The Boone County Courthouse, located in Boone, Iowa, United States, was built in 1917. It was listed on the National Register of Historic Places in 1981 as a part of the County Courthouses in Iowa Thematic Resource. The courthouse is the third building the county has used for court functions and county administration.

==History==
The first county seat for Boone County was located in Boonesboro, and a double log house was used for court purposes. It was the first building constructed in town after it was declared the county seat in 1851. The first building to properly be called a courthouse was a two-story building constructed in 1856 at a cost of $2,100. When it was decided to build a new courthouse the town of Montana desired the new structure be built there. After two votes Boonesboro retained the county seat and a three-story brick courthouse was completed in 1868 for $35,000. It featured prominent porticos with full-height columns and a central tower capped with a dome that rose 68 ft above the ground. Amateur artists frescoed the walls over the years. Meanwhile, the town of Montana continued to grow and expand and changed its name to Boone and incorporated what had been Boonesboro in 1892.
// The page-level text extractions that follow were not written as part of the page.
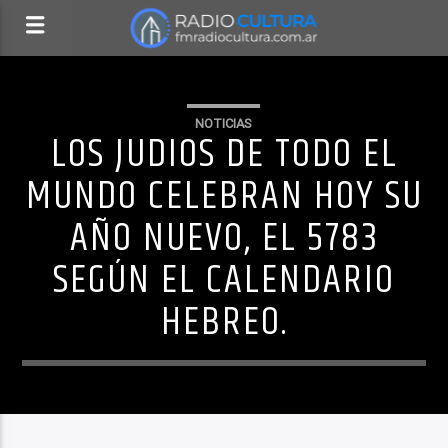
NOTICIAS
LOS JUDIOS DE TODO EL
MUNDO CELEBRAN HOY SU
AÑO NUEVO, EL 5783
SEGÚN EL CALENDARIO
HEBREO.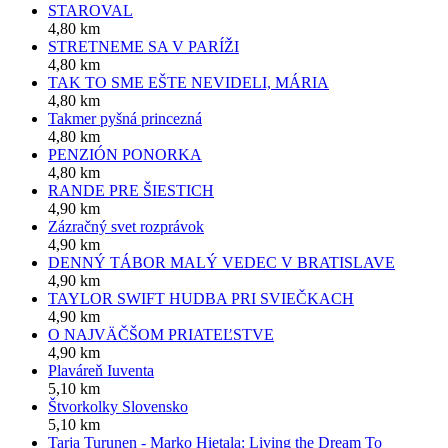
STAROVAL
4,80 km
STRETNEME SA V PARÍŽI
4,80 km
TAK TO SME EŠTE NEVIDELI, MÁRIA
4,80 km
Takmer pyšná princezná
4,80 km
PENZIÓN PONORKA
4,80 km
RANDE PRE ŠIESTICH
4,90 km
Zázračný svet rozprávok
4,90 km
DENNÝ TÁBOR MALÝ VEDEC V BRATISLAVE
4,90 km
TAYLOR SWIFT HUDBA PRI SVIEČKACH
4,90 km
O NAJVÄČŠOM PRIATEĽSTVE
4,90 km
Plaváreň Iuventa
5,10 km
Štvorkolky Slovensko
5,10 km
Tarja Turunen - Marko Hietala: Living the Dream To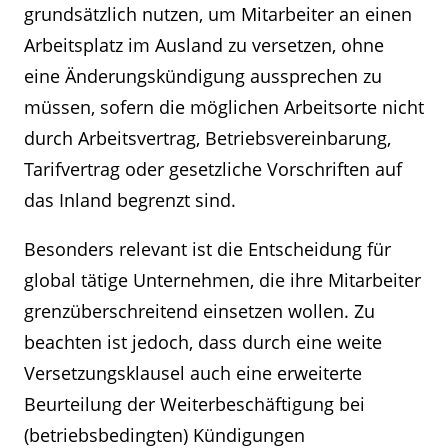
grundsätzlich nutzen, um Mitarbeiter an einen
Arbeitsplatz im Ausland zu versetzen, ohne
eine Änderungskündigung aussprechen zu
müssen, sofern die möglichen Arbeitsorte nicht
durch Arbeitsvertrag, Betriebsvereinbarung,
Tarifvertrag oder gesetzliche Vorschriften auf
das Inland begrenzt sind.
Besonders relevant ist die Entscheidung für
global tätige Unternehmen, die ihre Mitarbeiter
grenzüberschreitend einsetzen wollen. Zu
beachten ist jedoch, dass durch eine weite
Versetzungsklausel auch eine erweiterte
Beurteilung der Weiterbeschäftigung bei
(betriebsbedingten) Kündigungen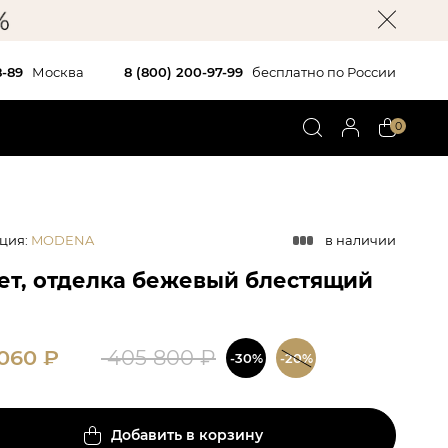
8-89
Москва
8 (800) 200-97-99
бесплатно по России
0
ция
:
MODENA
в наличии
ет, отделка бежевый блестящий
 060
₽
405 800
₽
-30%
-20%
Добавить в корзину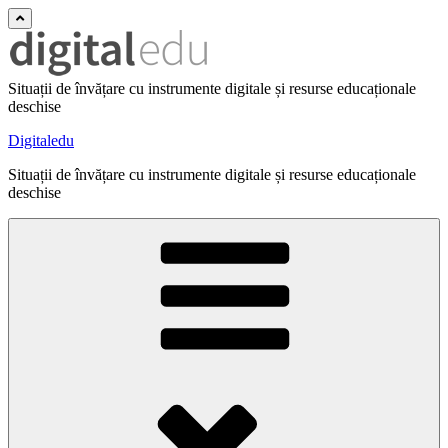
Situații de învățare cu instrumente digitale și resurse educaționale
deschise
Digitaledu
Situații de învățare cu instrumente digitale și resurse educaționale
deschise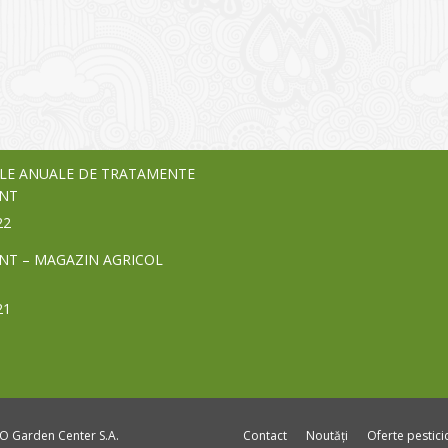
I
o Garden Center – companie
vează pe piața Home & Garden
nia – debutează pe piața AeRO
24
LE ANUALE DE TRATAMENTE
NT
22
NT – MAGAZIN AGRICOL
21
DO Garden Center S.A.
Contact
Noutăți
Oferte pestic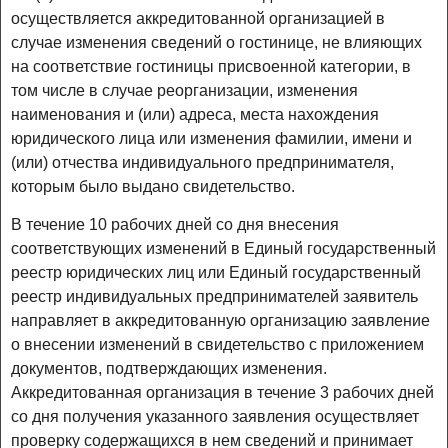
осуществляется аккредитованной организацией в
случае изменения сведений о гостинице, не влияющих
на соответствие гостиницы присвоенной категории, в
том числе в случае реорганизации, изменения
наименования и (или) адреса, места нахождения
юридического лица или изменения фамилии, имени и
(или) отчества индивидуального предпринимателя,
которым было выдано свидетельство.
В течение 10 рабочих дней со дня внесения
соответствующих изменений в Единый государственный
реестр юридических лиц или Единый государственный
реестр индивидуальных предпринимателей заявитель
направляет в аккредитованную организацию заявление
о внесении изменений в свидетельство с приложением
документов, подтверждающих изменения.
Аккредитованная организация в течение 3 рабочих дней
со дня получения указанного заявления осуществляет
проверку содержащихся в нем сведений и принимает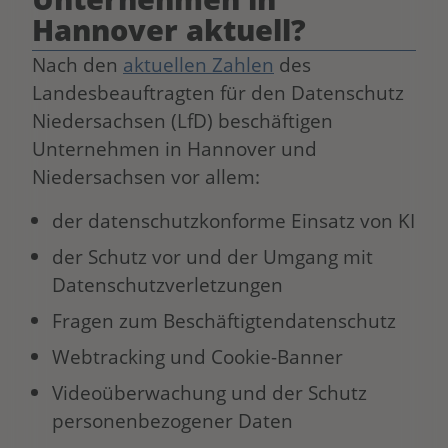
Hannover aktuell?
Nach den
aktuellen Zahlen
des
Landesbeauftragten für den Datenschutz
Niedersachsen (LfD) beschäftigen
Unternehmen in Hannover und
Niedersachsen vor allem:
der datenschutzkonforme Einsatz von KI
der Schutz vor und der Umgang mit
Datenschutzverletzungen
Fragen zum Beschäftigtendatenschutz
Webtracking und Cookie-Banner
Videoüberwachung und der Schutz
personenbezogener Daten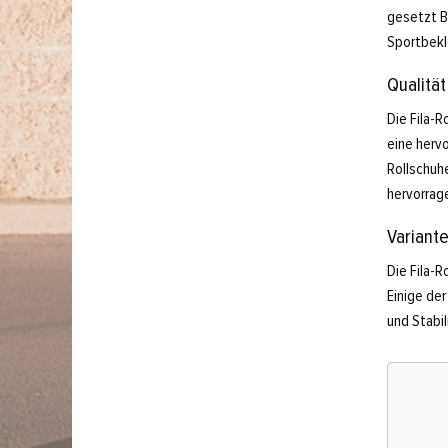
gesetzt B
Sportbekl
Qualitä
Die Fila-R
eine hervo
Rollschuhe
hervorrag
Variante
Die Fila-R
Einige der
und Stabil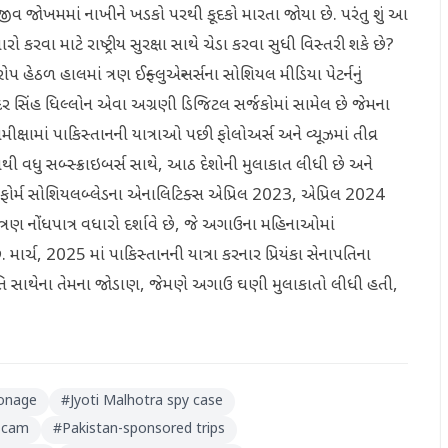
 જીવ જોખમમાં નાખીને ખડકો પરથી કૂદકો મારતા જોયા છે. પરંતુ શું આ
ારો કરવા માટે રાષ્ટ્રીય સુરક્ષા સાથે ચેડા કરવા સુધી વિસ્તરી શકે છે?
 હેઠળ હાલમાં ત્રણ ઈન્ફ્લુએન્સર્સના સોશિયલ મીડિયા પેટર્નનું
દેવિન્દર સિંહ ધિલ્લોન એવા અગ્રણી ડિજિટલ સર્જકોમાં સામેલ છે જેમના
ીક્ષામાં પાકિસ્તાનની યાત્રાઓ પછી ફોલોઅર્સ અને વ્યૂઝમાં તીવ્ર
ાખથી વધુ સબ્સ્ક્રાઇબર્સ સાથે, આઠ દેશોની મુલાકાત લીધી છે અને
્લેટફોર્મ સોશિયલબ્લેડના એનાલિટિક્સ એપ્રિલ 2023, એપ્રિલ 2024
ત ત્રણ નોંધપાત્ર વધારો દર્શાવે છે, જે અગાઉના મહિનાઓમાં
માર્ચ, 2025 માં પાકિસ્તાનની યાત્રા કરનાર પ્રિયંકા સેનાપતિના
્યોતિ સાથેના તેમના જોડાણ, જેમણે અગાઉ ઘણી મુલાકાતો લીધી હતી,
ionage
#
Jyoti Malhotra spy case
 scam
#
Pakistan-sponsored trips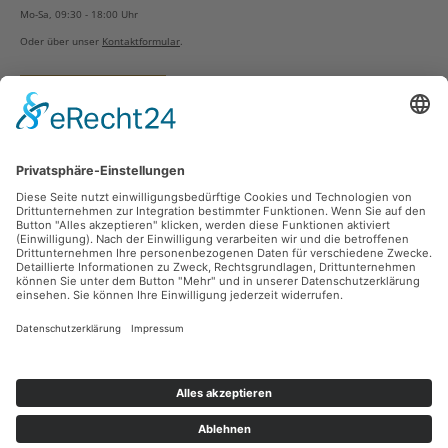
Mo-Sa, 09:30 - 18:00 Uhr
Oder über unser
Kontaktformular
.
Vertrag widerrufen
Versandarten
Zahlungsarten
Sicher Einkaufen
Ladengeschäft
Newsletter
Über unsere Social Media Plattformen verpassen Sie keine Neuigkeiten mehr.
Facebook
Instagram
Space in the old courthouse had become insufficient so plans were made for a new courthouse. The present courthouse was completed in 1917 for $250,000. The Renaissance Revival building was designed by Des Moines architect Norman T. Vorse. It features marble walls, terrazzo floors, coffered ceilings, and stained glass skylights. On the exterior of the main facade, eight columns in antis are located between the windows on the two upper floors. The columns have capitals in the Corinthian order. A dentilated cornice circles the building. The courthouse's significance is derived from its association with county government, and the political power and prestige of Boone as the county seat.